This time I’m sharing a guest post I wrote not long ago concerning how coach self-care can be encouraged through a novel application of the “I’m OK, You’re OK” stance familiar from Transactional Analysis. We usually try to apply such a stance when dealing with our coachees, endeavouring to bring a non-judgemental compassion to our relationships. Yet many of us are rarely so non-judgemental or compassionate with ourselves.
Here I suggest that we can take care of ourselves better as coaches if we learn to approach ourselves as if we were someone we were coaching. By tapping into the best of what we bring to our coaching relationships, we begin to be able to non-judgmentally acknowledge and accept our own frailties, treating ourselves kindly for having tried our best.

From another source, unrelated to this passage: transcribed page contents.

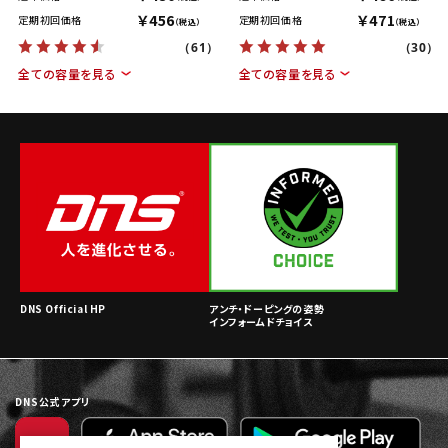
￥456
￥471
定期初回価格
定期初回価格
（税込）
（税込）
（61）
（30）
全ての容量を見る
全ての容量を見る
DNS Official HP
アンチ・ドーピングの姿勢
インフォームドチョイス
DNS公式アプリ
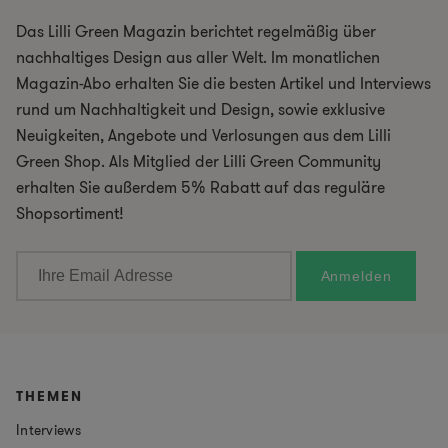
Das Lilli Green Magazin berichtet regelmäßig über
nachhaltiges Design aus aller Welt. Im monatlichen
Magazin-Abo erhalten Sie die besten Artikel und Interviews
rund um Nachhaltigkeit und Design, sowie exklusive
Neuigkeiten, Angebote und Verlosungen aus dem Lilli
Green Shop. Als Mitglied der Lilli Green Community
erhalten Sie außerdem 5% Rabatt auf das reguläre
Shopsortiment!
THEMEN
Interviews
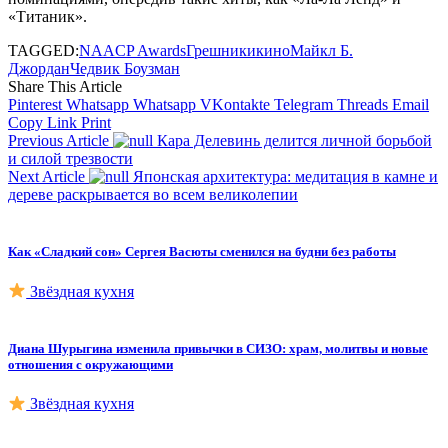
«Титаник».
TAGGED:
NAACP Awards
Грешники
кино
Майкл Б.
Джордан
Чедвик Боузман
Share This Article
Pinterest
Whatsapp
Whatsapp
VKontakte
Telegram
Threads
Email
Copy Link
Print
Previous Article
Кара Делевинь делится личной борьбой
и силой трезвости
Next Article
Японская архитектура: медитация в камне и
дереве раскрывается во всем великолепии
Как «Сладкий сон» Сергея Васюты сменился на будни без работы
Звёздная кухня
Диана Шурыгина изменила привычки в СИЗО: храм, молитвы и новые
отношения с окружающими
Звёздная кухня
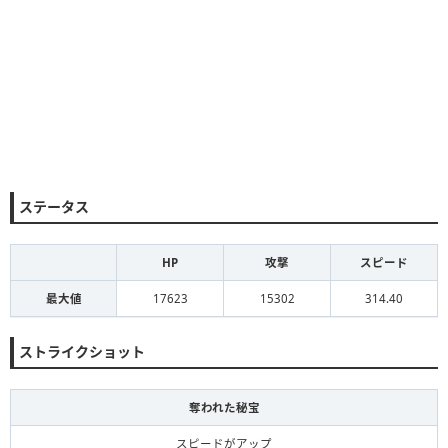
ステータス
HP
攻撃
スピード
最大値
17623
15302
314.40
ストライクショット
奪われた秘宝
スピードがアップ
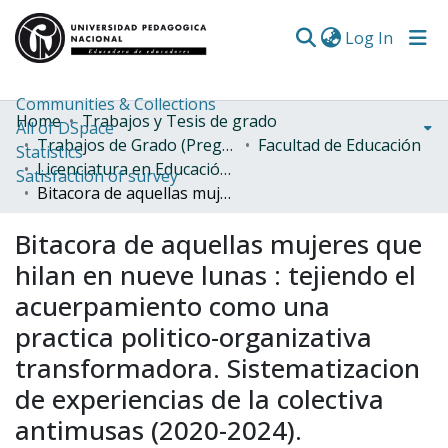
(curren
Log In
Communities & Collections
Home
Trabajos y Tesis de grado
All of DSpace
Trabajos de Grado (Pregrado)
Facultad de Educación
Statistics
Licenciatura en Educación Comunitaria con énfasis en DDHH
Satisfaction of survey
Bitacora de aquellas mujeres que hilan en nueve lunas : tejiendo el acuerpamiento como una practica politico-organizativa transformadora. Sistematizacion de experiencias de la colectiva antimusas (2020-2024).
Bitacora de aquellas mujeres que
hilan en nueve lunas : tejiendo el
acuerpamiento como una
practica politico-organizativa
transformadora. Sistematizacion
de experiencias de la colectiva
antimusas (2020-2024).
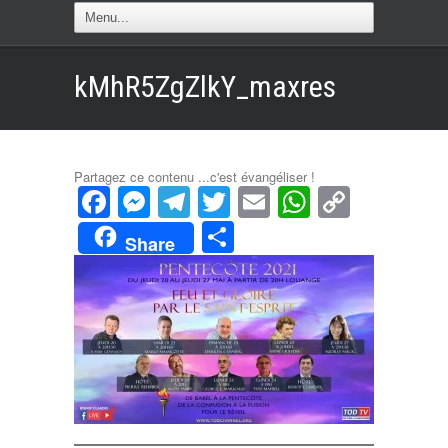
kMhR5ZgZlkY_maxres
Partagez ce contenu ...c'est évangéliser !
Facebook
Messenger
Telegram
Twitter
Email
WhatsAp
Copy
Link
Partager
Share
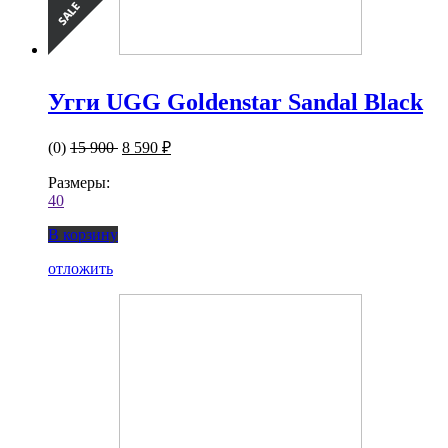
Угги UGG Goldenstar Sandal Black
(0)
15 900
8 590 ₽
Размеры:
40
В корзину
отложить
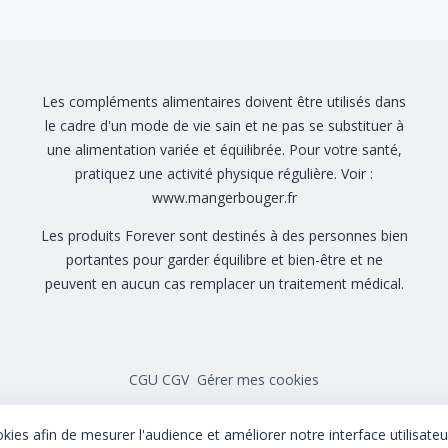
Les compléments alimentaires doivent être utilisés dans
le cadre d'un mode de vie sain et ne pas se substituer à
une alimentation variée et équilibrée. Pour votre santé,
pratiquez une activité physique régulière. Voir :
www.mangerbouger.fr
Les produits Forever sont destinés à des personnes bien
portantes pour garder équilibre et bien-être et ne
peuvent en aucun cas remplacer un traitement médical.
CGU CGV
Gérer mes cookies
okies afin de mesurer l'audience et améliorer notre interface utilisateu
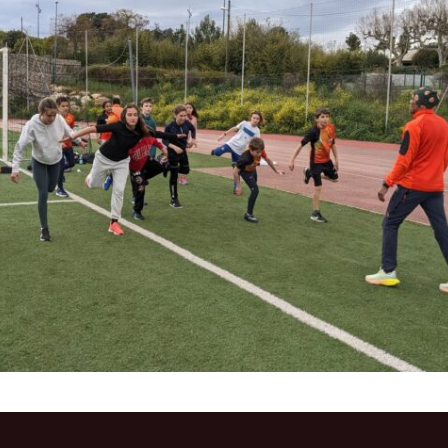
Courses 2022
Courses 2021
Courses 2020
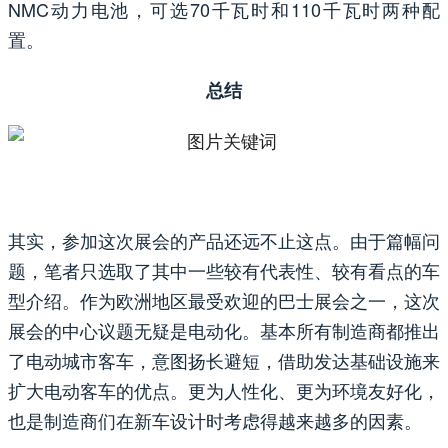
NMC动力电池，可选70千瓦时和110千瓦时两种配
置。
总结
其实，参加这次展会的产品还远不止这点。由于篇幅问
题，笔者只选取了其中一些较有代表性、较有看点的车
型介绍。作为欧洲地区最受欢迎的巴士展会之一，这次
展会的中心议题无疑是电动化。基本所有制造商都推出
了电动城市客车，意图扬长避短，借助发达基础设施来
扩大电动客车的优点。更为人性化、更为环境友好化，
也是制造商们在新车设计时考虑得越来越多的因素。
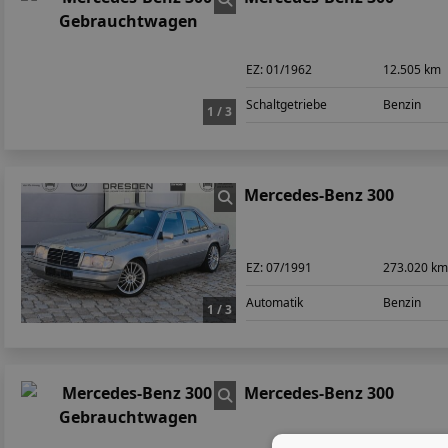
EZ:
01/1962
12.505 km
Schaltgetriebe
Benzin
1 / 3
Mercedes-Benz 300
EZ:
07/1991
273.020 k
Automatik
Benzin
1 / 3
Mercedes-Benz 300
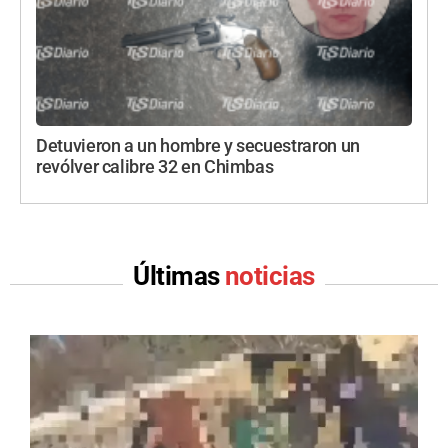
Detuvieron a un hombre y secuestraron un
revólver calibre 32 en Chimbas
Últimas
noticias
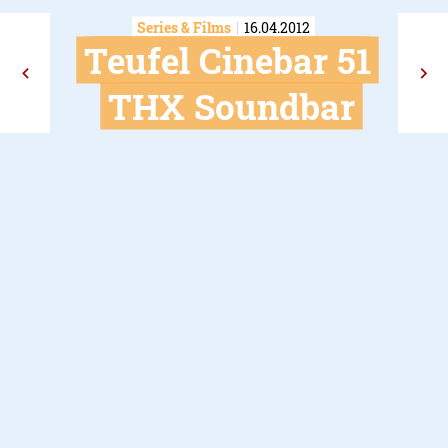
Series & Films
16.04.2012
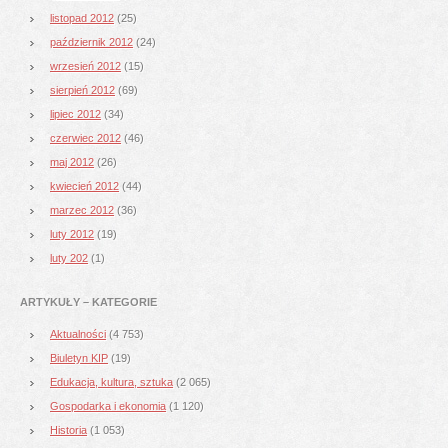
listopad 2012
(25)
październik 2012
(24)
wrzesień 2012
(15)
sierpień 2012
(69)
lipiec 2012
(34)
czerwiec 2012
(46)
maj 2012
(26)
kwiecień 2012
(44)
marzec 2012
(36)
luty 2012
(19)
luty 202
(1)
ARTYKUŁY – KATEGORIE
Aktualności
(4 753)
Biuletyn KIP
(19)
Edukacja, kultura, sztuka
(2 065)
Gospodarka i ekonomia
(1 120)
Historia
(1 053)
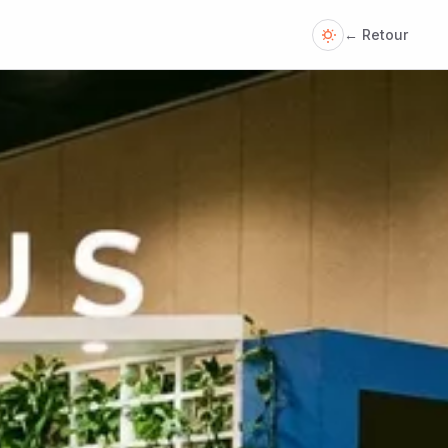
← Retour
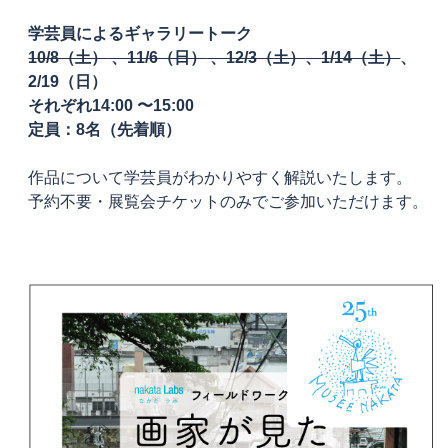
学芸員によるギャラリートーク
10/8（土）
、11/6（日）
、12/3（土）
、1/14（土）
、
2/19（日）
それぞれ14:00 〜15:00
定員：8名（先着順）
作品について学芸員がわかりやすく解説いたします。
予約不要・展覧会チケットのみでご参加いただけます。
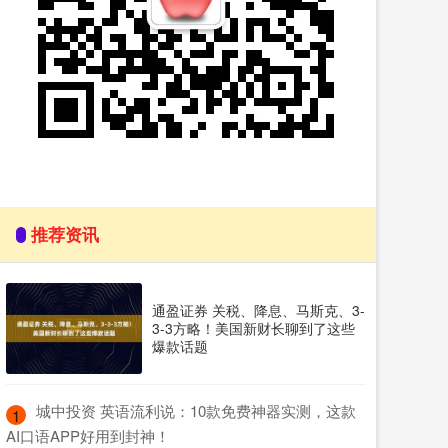
推荐资讯
通盈证券 关税、降息、马斯克、3-
3-3方略！美国新财长聊到了这些
爆款话题
​城中投资 英语流利说：10款免费神器实测，这款
1
AI口语APP好用到封神！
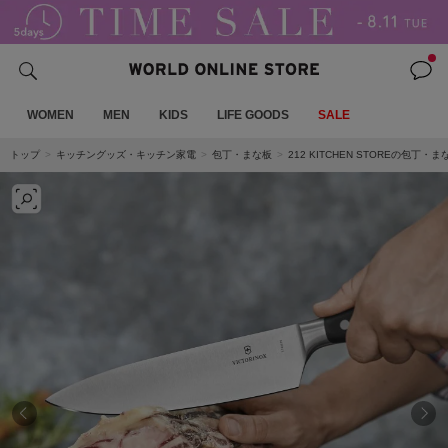
WOMEN
MEN
KIDS
LIFE GOODS
SALE
トップ
キッチングッズ・キッチン家電
包丁・まな板
212 KITCHEN STOREの包丁・ま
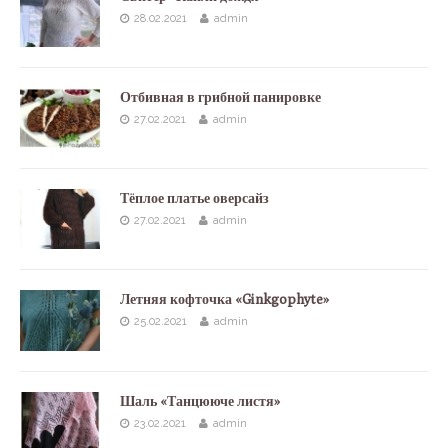
28.02.2021
admin
Отбивная в грибной панировке
27.02.2021
admin
Тёплое платье оверсайз
27.02.2021
admin
Летняя кофточка «Ginkgophyte»
25.02.2021
admin
Шаль «Танцююче листя»
23.02.2021
admin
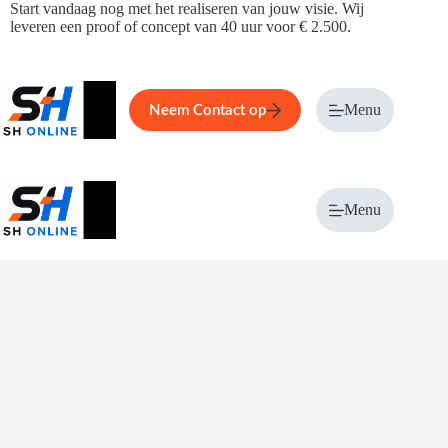
Ga
Start vandaag nog met het realiseren van jouw visie. Wij
naar
leveren een proof of concept van 40 uur voor € 2.500.
de
inhoud
Home
Service
Over ons
Menu
Magazi
Neem Contact op
Menu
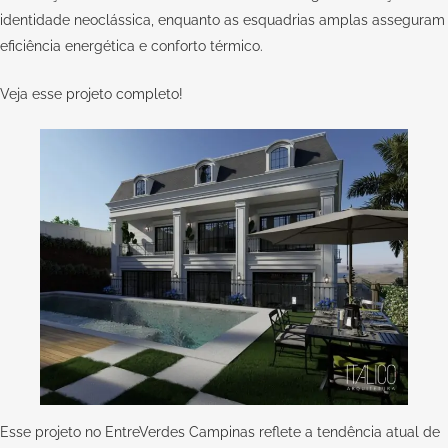
identidade neoclássica, enquanto as esquadrias amplas asseguram
eficiência energética e conforto térmico.
Veja esse
projeto completo
!
Esse projeto no EntreVerdes Campinas reflete a tendência atual de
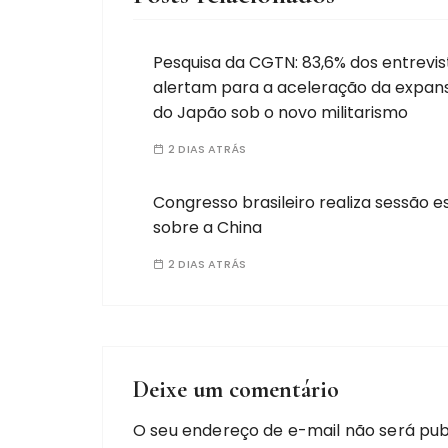
Pesquisa da CGTN: 83,6% dos entrevi
alertam para a aceleração da expans
do Japão sob o novo militarismo
2 DIAS ATRÁS
Congresso brasileiro realiza sessão e
sobre a China
2 DIAS ATRÁS
Deixe um comentário
O seu endereço de e-mail não será pub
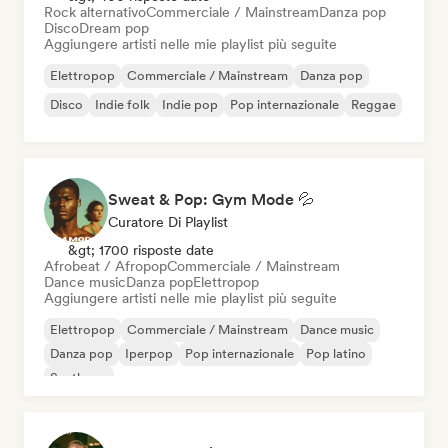
Rock alternativo
Commerciale / Mainstream
Danza pop
Disco
Dream pop
Aggiungere artisti nelle mie playlist più seguite
Elettropop
Commerciale / Mainstream
Danza pop
Disco
Indie folk
Indie pop
Pop internazionale
Reggae
Sweat & Pop: Gym Mode 💦
Curatore Di Playlist
&gt; 1700 risposte date
Afrobeat / Afropop
Commerciale / Mainstream
Dance music
Danza pop
Elettropop
Aggiungere artisti nelle mie playlist più seguite
Elettropop
Commerciale / Mainstream
Dance music
Danza pop
Iperpop
Pop internazionale
Pop latino
Synthpop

The guest post first appeared in Coaching World in August 2018, published by the International Coach Federation (ICF). You can see the original publication here, and I’d like to point out that copyright is held by the ICF (meaning it should not be reproduced or reblogged without gaining permission from the ICF first).
Encouraging Coach Self-care through an “I’m OK, You’re OK” Stance
As coaches, our aim is to maintain a compassionate “I’m OK, You’re OK” stance with our clients. We respect their “wisdom” as well as their ability to dig deep (with our help) to find the appropriate solutions for their particular needs. We bring a non-judgmental attention to those with whom we’re working. Yet, do we bring the same compassionate stance and non-judgmental attention to ourselves?